Но я не уехал и, стоя в отдалении, ждал Ильича. Вскоре он вышел и, не замечая меня, медленно пошел по Мясницкой улице в сторону Кремля. Я следовал за ним на расстоянии, не выпуская его из виду.
Идет по улице Владимир Ильич, смотрит по сторонам, останавливается у витрин магазинов, у объявлений и театральных афиш. Прохожие не замечают его.
Двое мужчин остановились, и я услышал голос:
– Смотри – никак Ленин! – и глядят ему, вслед. – Ей-богу, Ленин!
А Владимир Ильич все шел и шел не торопясь. Так и дошел он до ворот Кремля и исчез во тьме.
А на следующий день он делился впечатлениями о вчерашней ночной прогулке: с удовольствием погулял.
Покушение на Ленина
…Шел 1918 год. Очень тревожное было время. Советская Россия жила лихорадочной и донельзя напряженной жизнью, – жизнью страны в первый год величайшей в мире революции.
В стране был жестокий голод. После только что закончившейся империалистической войны началась гражданская война. Рабочие и крестьяне, уставшие и изголодавшиеся, сражались на фронтах, отстаивая грудью завоевания Великой Октябрьской социалистической революции от контрреволюционных армий интервентов. Белогвардейцы бросали бомбы из-за угла, устраивали восстания, покушения. Их пули отняли у революции Володарского и Урицкого.
В те дни Владимир Ильич почти ежедневно выезжал на многолюдные открытые митинги. Проходили они на заводах, фабриках, площадях, военных частях. Случалось, что Ленин в течение одного дня выступал на двух-трех митингах.
Митинги были открытые в буквальном смысле слова: ворота предприятии, где они происходили были широко распахнуты для всех и каждого. Больше того: у ворот вывешивались огромные плакаты с гостеприимным приглашением посетить митинг, на котором выступит с речью Ленин.

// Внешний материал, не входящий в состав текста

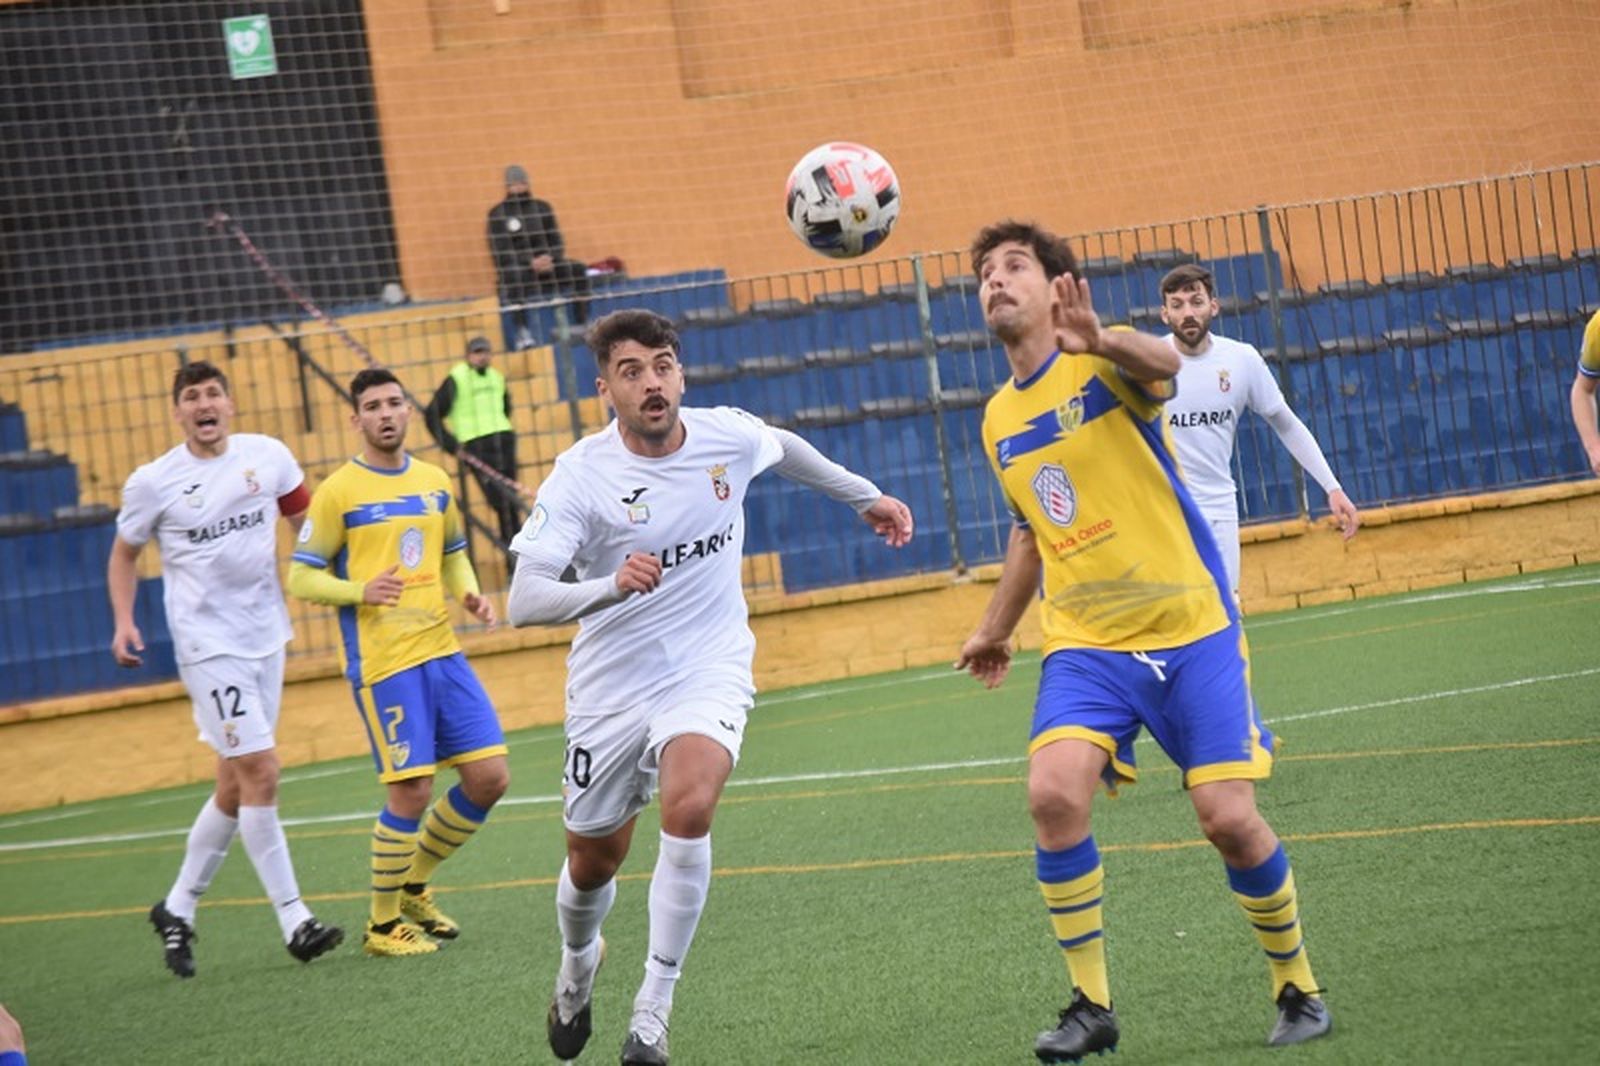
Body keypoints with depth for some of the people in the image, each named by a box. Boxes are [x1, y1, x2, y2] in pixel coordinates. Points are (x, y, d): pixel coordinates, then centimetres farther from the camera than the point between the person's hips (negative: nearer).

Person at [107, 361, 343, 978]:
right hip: (208, 644, -4)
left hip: (267, 636, 5)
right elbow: (124, 555, 9)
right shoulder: (153, 483, -4)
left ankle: (178, 908, 23)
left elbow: (305, 519, 15)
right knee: (259, 773, -13)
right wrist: (123, 622, -4)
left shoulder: (267, 456, 2)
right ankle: (293, 921, -9)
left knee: (235, 786, 9)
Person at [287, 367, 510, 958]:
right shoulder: (338, 492, -5)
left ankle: (414, 884, 23)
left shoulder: (435, 482, 12)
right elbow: (301, 578, -4)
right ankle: (382, 925, 9)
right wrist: (362, 590, -21)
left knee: (489, 777, 2)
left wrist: (469, 594, 4)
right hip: (384, 664, -6)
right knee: (411, 791, -8)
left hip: (442, 652, 6)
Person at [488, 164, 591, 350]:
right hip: (515, 268, -4)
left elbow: (557, 243, 10)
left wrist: (549, 258, -14)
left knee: (578, 270, -21)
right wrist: (530, 263, -22)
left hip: (545, 263, 4)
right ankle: (522, 333, -45)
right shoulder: (498, 214, 0)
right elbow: (500, 253, -8)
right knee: (515, 276, -39)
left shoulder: (542, 207, 12)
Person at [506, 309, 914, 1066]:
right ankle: (578, 967, 48)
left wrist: (865, 496, 30)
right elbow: (523, 600, -27)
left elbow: (784, 447, 20)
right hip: (612, 685, 0)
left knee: (688, 809, -28)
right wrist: (610, 587, -45)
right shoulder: (581, 476, -18)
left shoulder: (728, 436, -7)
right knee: (593, 865, 11)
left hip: (708, 671, 0)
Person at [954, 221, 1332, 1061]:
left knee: (1228, 817, -11)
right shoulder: (1000, 420, 11)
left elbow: (1162, 364, -33)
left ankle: (1297, 986, 15)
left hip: (1190, 630, -4)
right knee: (1053, 792, -21)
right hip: (1084, 645, 4)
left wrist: (1100, 341, -55)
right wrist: (995, 627, 31)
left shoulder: (1102, 365, -7)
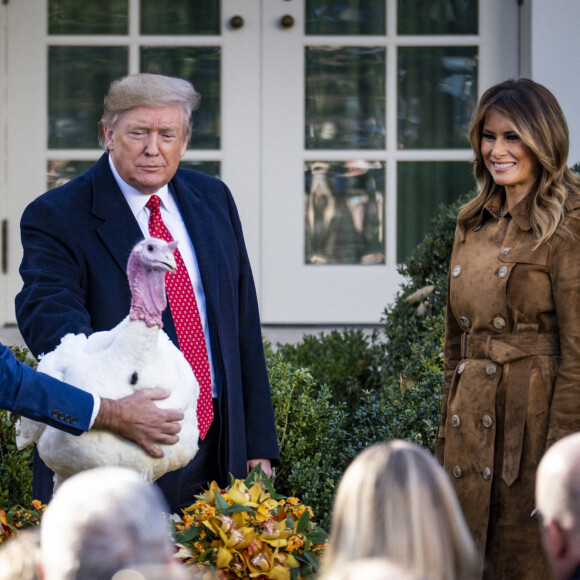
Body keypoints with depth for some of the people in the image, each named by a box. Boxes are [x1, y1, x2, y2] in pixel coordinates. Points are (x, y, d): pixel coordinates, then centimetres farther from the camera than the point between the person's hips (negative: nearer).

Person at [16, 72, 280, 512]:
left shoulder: (213, 199, 11)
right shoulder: (56, 218, -6)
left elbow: (244, 325, 13)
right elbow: (48, 312, -24)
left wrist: (259, 445, 9)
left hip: (216, 453, 5)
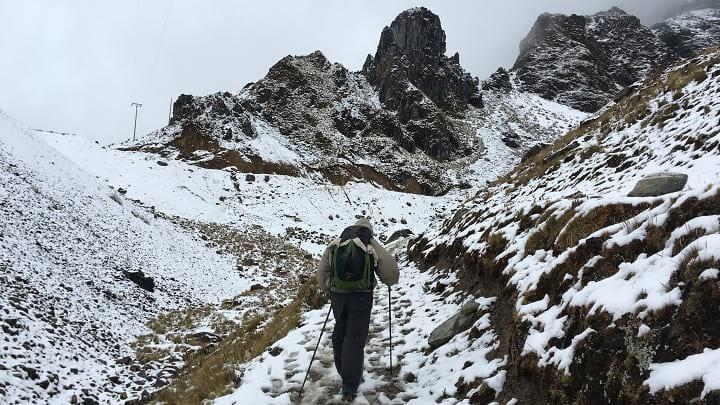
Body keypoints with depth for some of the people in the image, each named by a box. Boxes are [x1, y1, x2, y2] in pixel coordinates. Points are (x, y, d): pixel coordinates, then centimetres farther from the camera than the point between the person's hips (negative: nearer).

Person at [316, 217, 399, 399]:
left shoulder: (334, 245, 9)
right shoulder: (374, 247, 1)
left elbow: (321, 273, 9)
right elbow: (391, 277, 1)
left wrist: (328, 288, 27)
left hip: (338, 295, 3)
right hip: (361, 297, -3)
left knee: (339, 334, 20)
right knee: (355, 339, 3)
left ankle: (344, 372, 32)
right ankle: (350, 386, 2)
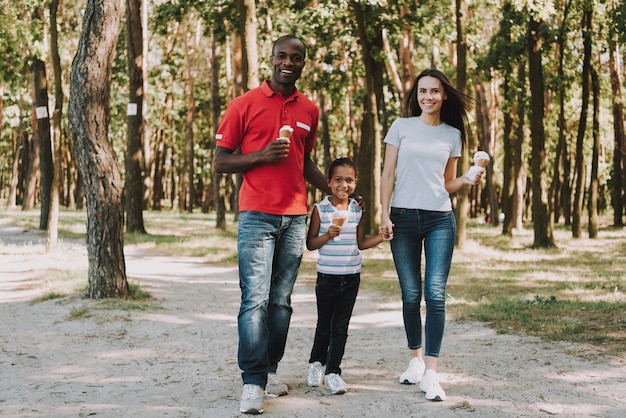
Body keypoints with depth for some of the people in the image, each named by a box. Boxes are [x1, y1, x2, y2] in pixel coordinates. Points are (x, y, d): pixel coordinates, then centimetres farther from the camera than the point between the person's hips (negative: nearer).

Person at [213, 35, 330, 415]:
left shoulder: (309, 111, 12)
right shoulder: (245, 105, -1)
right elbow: (220, 161, -1)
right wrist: (263, 155, -15)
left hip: (295, 217, 4)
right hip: (258, 216, -4)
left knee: (281, 301, 8)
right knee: (256, 299, -10)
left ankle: (271, 370, 17)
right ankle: (253, 383, -9)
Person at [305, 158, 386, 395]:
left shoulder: (357, 210, 5)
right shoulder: (320, 209, -5)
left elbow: (360, 243, 12)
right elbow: (310, 244, -2)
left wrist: (382, 236, -3)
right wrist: (327, 235, -19)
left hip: (351, 277, 2)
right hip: (327, 276, -2)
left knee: (341, 326, 3)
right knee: (324, 325, 9)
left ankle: (333, 371, 10)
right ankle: (316, 362, 32)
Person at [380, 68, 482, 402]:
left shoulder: (453, 134, 11)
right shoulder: (401, 127, 6)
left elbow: (447, 183, 16)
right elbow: (388, 175, 5)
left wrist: (467, 181, -4)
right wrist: (385, 215, -4)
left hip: (440, 220, 0)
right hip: (404, 218, 0)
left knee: (435, 294, -10)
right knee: (410, 295, 4)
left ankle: (430, 373, -12)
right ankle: (416, 358, 23)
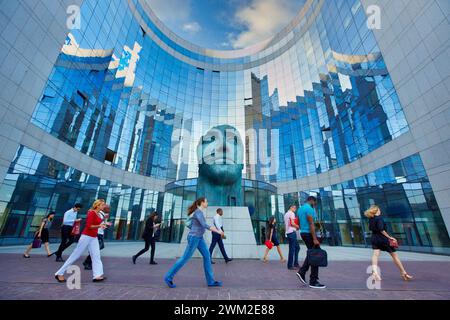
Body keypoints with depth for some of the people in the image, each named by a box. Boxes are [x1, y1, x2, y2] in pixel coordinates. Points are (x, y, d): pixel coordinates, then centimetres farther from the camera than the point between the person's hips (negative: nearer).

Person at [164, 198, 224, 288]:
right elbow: (205, 225, -32)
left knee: (207, 256, 4)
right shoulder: (198, 212, -20)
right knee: (185, 258, 1)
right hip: (194, 238, -9)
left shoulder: (199, 212, 10)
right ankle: (169, 277, 16)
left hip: (199, 238, 9)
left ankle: (210, 281, 9)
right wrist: (218, 231, -30)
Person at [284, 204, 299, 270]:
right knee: (292, 249, -3)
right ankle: (290, 265, 4)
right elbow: (292, 223, -19)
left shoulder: (286, 214, 20)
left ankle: (295, 263, 21)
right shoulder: (291, 213, -9)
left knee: (297, 247, 17)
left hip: (288, 232, 10)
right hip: (292, 232, -10)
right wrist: (298, 226, -1)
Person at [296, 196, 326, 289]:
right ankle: (313, 282, 5)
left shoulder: (300, 209, 15)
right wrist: (315, 239, -23)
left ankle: (301, 272, 15)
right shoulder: (309, 209, -16)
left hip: (303, 233, 10)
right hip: (309, 233, -10)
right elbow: (311, 224, -22)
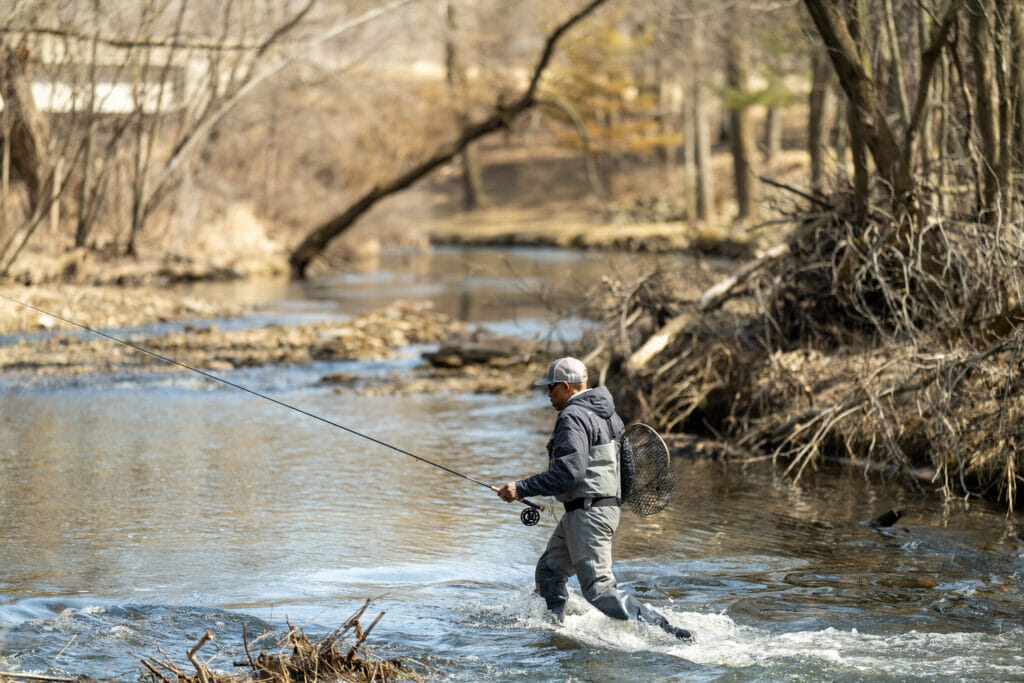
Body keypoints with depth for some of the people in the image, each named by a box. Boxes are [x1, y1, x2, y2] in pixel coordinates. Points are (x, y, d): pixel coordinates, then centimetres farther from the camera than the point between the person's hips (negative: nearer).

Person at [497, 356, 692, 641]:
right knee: (548, 572, 19)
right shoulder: (607, 413, 14)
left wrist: (522, 488, -24)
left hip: (588, 513, -11)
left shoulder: (573, 417, -16)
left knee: (599, 589, -11)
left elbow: (571, 470, -27)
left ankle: (665, 630, -17)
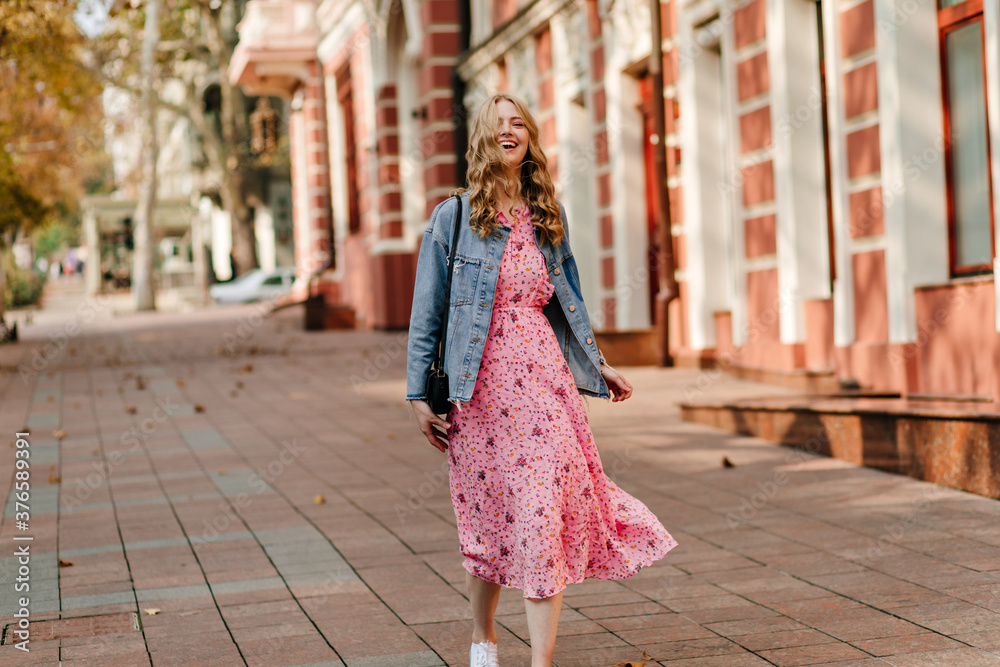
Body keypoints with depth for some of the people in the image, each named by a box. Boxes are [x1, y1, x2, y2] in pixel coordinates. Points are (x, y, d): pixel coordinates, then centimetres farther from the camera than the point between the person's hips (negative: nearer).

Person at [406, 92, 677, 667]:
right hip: (480, 383, -2)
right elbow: (427, 311, 1)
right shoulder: (454, 217, 1)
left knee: (545, 512, -9)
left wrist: (596, 363, 21)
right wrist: (418, 393, -2)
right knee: (489, 515, 8)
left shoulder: (548, 215, 11)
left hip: (544, 375, 2)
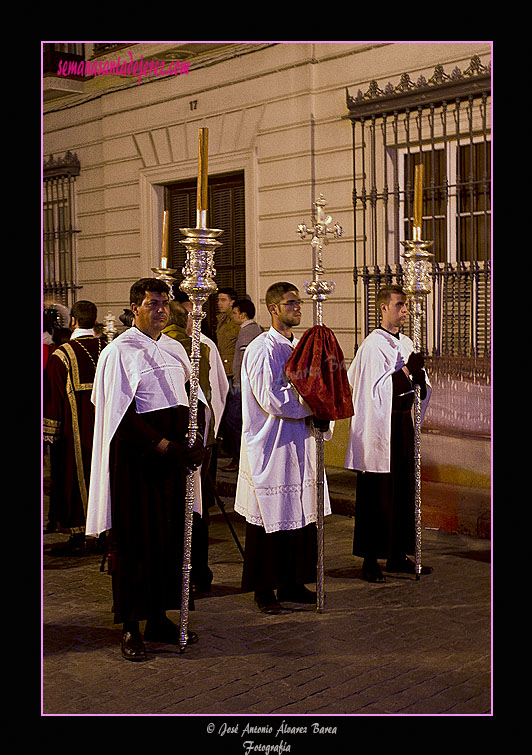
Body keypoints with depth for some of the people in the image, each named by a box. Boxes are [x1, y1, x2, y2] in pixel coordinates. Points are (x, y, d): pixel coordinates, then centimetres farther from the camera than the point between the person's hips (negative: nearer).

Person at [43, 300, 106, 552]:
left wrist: (50, 431, -5)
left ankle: (78, 537, 5)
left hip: (73, 429, -4)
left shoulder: (62, 354, -13)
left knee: (73, 478, 4)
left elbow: (54, 396, -11)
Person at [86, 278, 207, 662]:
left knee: (170, 536, 9)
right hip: (136, 459, -6)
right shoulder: (120, 352, -7)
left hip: (173, 454, 6)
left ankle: (160, 618, 21)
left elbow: (195, 398, 11)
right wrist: (164, 445, -20)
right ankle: (131, 627, 9)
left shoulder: (175, 349, 12)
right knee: (135, 540, 0)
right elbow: (122, 414, -14)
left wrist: (197, 440, -6)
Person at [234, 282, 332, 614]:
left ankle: (292, 583, 21)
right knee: (270, 520, -1)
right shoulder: (262, 349, -12)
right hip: (271, 446, -8)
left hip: (299, 443, 8)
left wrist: (315, 407, -2)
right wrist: (312, 406, -12)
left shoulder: (299, 346, 13)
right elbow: (270, 399, -20)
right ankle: (265, 590, 10)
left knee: (299, 515, 11)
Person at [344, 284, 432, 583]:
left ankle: (398, 555, 20)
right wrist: (407, 370, -20)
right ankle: (370, 560, 5)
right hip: (379, 426, -8)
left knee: (404, 488, 10)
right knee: (378, 494, -3)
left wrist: (418, 376, -6)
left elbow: (421, 387, 15)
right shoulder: (373, 344, -11)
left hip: (403, 422, 8)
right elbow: (377, 388, -17)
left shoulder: (407, 343, 13)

Жизнь Владимира Ильича по нескольку раз в день подвергалась смертельной опасности. Эта опасность усугублялась еще тем, что Владимир Ильич категорически отказывался от какой бы то ни было охраны. При себе он никогда не носил оружия (если не считать крошечного браунинга, из которого он ни разу не стрелял) и просил меня также не вооружаться. Однажды, увидев у меня на поясе наган в кобуре, он ласково, но достаточно решительно сказал:
– К чему вам эта штука, товарищ Гиль? Уберите-ка ее подальше!
Однако револьвер я продолжал носить при себе, хотя тщательно скрывал его от Владимира Ильича. Наган находился у меня под рубашкой за поясом, без кобуры.
В тот роковой день – 30 августа 1918 года – мы совершили с Владимиром Ильичом несколько выездов. Побывали уже на Хлебной бирже, где состоялся митинг. Народу собралось очень много. Владимир Ильич выступил по обыкновению с большой и горячей речью. Никто не подозревал, что уже здесь, на Хлебной бирже, за Лениным шла слежка и готовилось покушение. Это выяснилось через несколько дней на следствии.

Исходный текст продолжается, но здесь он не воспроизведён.